Ag lending outlook for Wyoming positive, more flexible than across U.S.Written by Saige Albert
With exceptional commodity prices over the last five years, Platte Valley Bank Wheatland President Keith Geis says many operators saw higher margins and put capital back into their operations.
“In general, the outlook for ag lending is pretty good in Wyoming,” he says.
“We have seen commodity prices soften somewhat recently,” Geis explains. “Fortunately, the ag industry in our state is not highly leveraged, and it allows some flexibility in respect to how they structure debt and move forward with lower commodity prices.”
He notes, however, that the agriculture industry is in a significantly different position than the crash of the 1980s. In the ‘80s, he explained that much of the industry was highly leveraged, and as a result, the decline in commodity prices and devaluation of land were highly detrimental.
“We have not experienced the devaluation of land in the state of Wyoming,” Geis says. “In 2015, we actually had a positive increase in land value, unlike our sister states of Nebraska, South Dakota and Iowa, which all experienced a decline in value.”

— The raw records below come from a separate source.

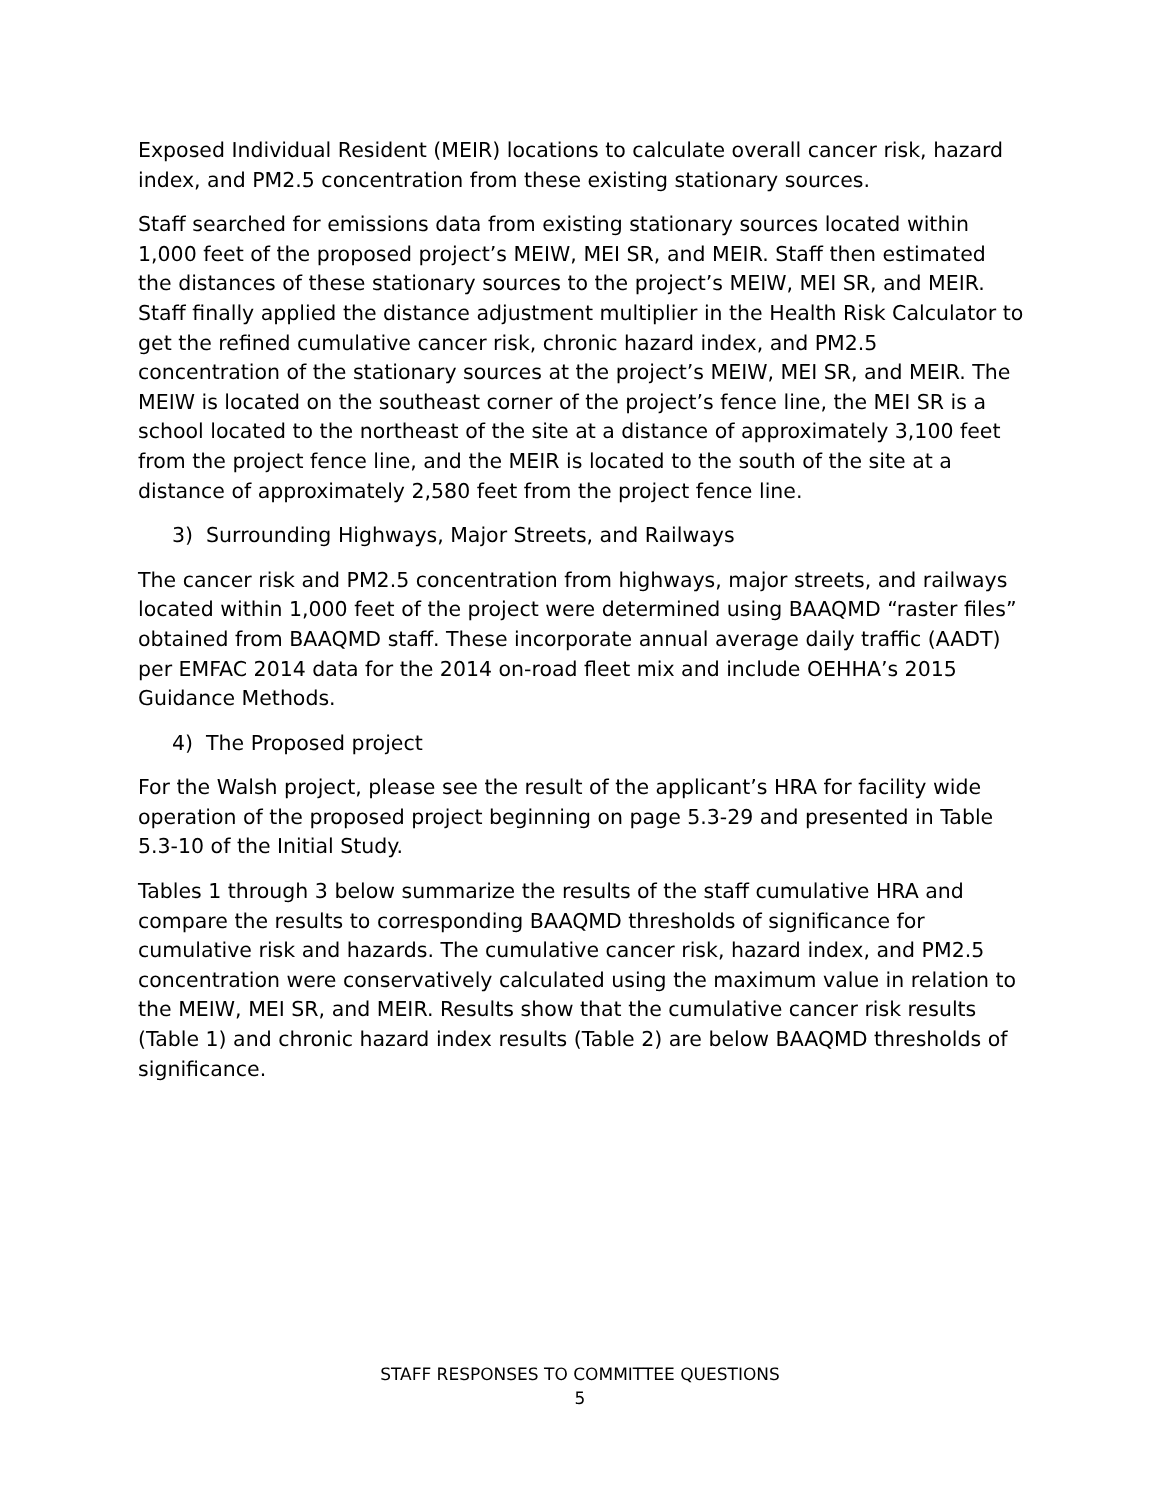Exposed Individual Resident (MEIR) locations to calculate overall cancer risk, hazard index, and PM2.5 concentration from these existing stationary sources.
Staff searched for emissions data from existing stationary sources located within 1,000 feet of the proposed project’s MEIW, MEI SR, and MEIR. Staff then estimated the distances of these stationary sources to the project’s MEIW, MEI SR, and MEIR. Staff finally applied the distance adjustment multiplier in the Health Risk Calculator to get the refined cumulative cancer risk, chronic hazard index, and PM2.5 concentration of the stationary sources at the project’s MEIW, MEI SR, and MEIR. The MEIW is located on the southeast corner of the project’s fence line, the MEI SR is a school located to the northeast of the site at a distance of approximately 3,100 feet from the project fence line, and the MEIR is located to the south of the site at a distance of approximately 2,580 feet from the project fence line.
3) Surrounding Highways, Major Streets, and Railways
The cancer risk and PM2.5 concentration from highways, major streets, and railways located within 1,000 feet of the project were determined using BAAQMD “raster files” obtained from BAAQMD staff. These incorporate annual average daily traffic (AADT) per EMFAC 2014 data for the 2014 on-road fleet mix and include OEHHA’s 2015 Guidance Methods.
4) The Proposed project
For the Walsh project, please see the result of the applicant’s HRA for facility wide operation of the proposed project beginning on page 5.3-29 and presented in Table 5.3-10 of the Initial Study.
Tables 1 through 3 below summarize the results of the staff cumulative HRA and compare the results to corresponding BAAQMD thresholds of significance for cumulative risk and hazards. The cumulative cancer risk, hazard index, and PM2.5 concentration were conservatively calculated using the maximum value in relation to the MEIW, MEI SR, and MEIR. Results show that the cumulative cancer risk results (Table 1) and chronic hazard index results (Table 2) are below BAAQMD thresholds of significance.
STAFF RESPONSES TO COMMITTEE QUESTIONS
5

Despite the reductions in commodity prices, interest rates have remained low.
“Interest rates continue to stay relatively low in respect to where they have been,” Geis adds. “The Fed moved the interest rate a quarter of one percent.”
By way of background, Geis explains that the Federal Reserve (Fed) was created Dec. 23, 1913 by Congress to provide the nation with a safer, more flexible and more stable monetary and financial system. The Fed regulates the U.S. monetary system and evaluates the financial health of the U.S. economy.
They provide certain financial services to the U.S. government, U.S. financial institutions and foreign official institutions, playing a major role in operating and overseeing the nation’s payments systems.
In addition, they determine the rate at which banks can borrow money.
“Banks that don’t have any excess capital around can go to the Fed to borrow money and lend it out because of loan demand,” he continues. “We borrow money from the Fed at a rate of 0.05 percent. As they raise that rate, the trickle-down cost of borrowed funds is passed on to the consumer.”
Banks in Wyoming have seen a slight increase show up in their markets related to increased interest rates.
“One-quarter of one percent is not going to be a breaking point for anyone by any means,” he notes.
“There are some items that producers can adjust to make up loan interest rate increases,” Geis continues. “We looked at crop information that was put out on Jan. 11, and it looks like some of the costs of production are starting to come down.”
As commodity prices rise, he notes that seed dealers, fertilizer salesmen and others all want a piece of the pie.
“Seed, fertilizer and fuel all have a propensity to move with the commodity prices,” Geis explains. “We usually see a 12-month lag time to react to a downward trend in prices. It looks like we may be seeing that a bit, which will provide some relief to the soft commodity prices right now.”
With many positives in ag lending for producers, Geis adds that the banking industry sees other challenges, particularly as they relate to regulations.
“Regulatory requirements continue to come out of the woodwork,” he says. Specifically, Geis highlights the Dodd-Frank Bill, which passed nearly five years ago.
“They continue to write rules, regulations and laws that are associated with that bill,” he says. We see those regulations come out of Washington, D.C.”
Regulations mean increased expenses, and Geis notes that the cost of doing business means that more compliance personnel are necessary to handle new regulations.
Other challenges that face agriculture, including EPA regulations, also affect the banking sector.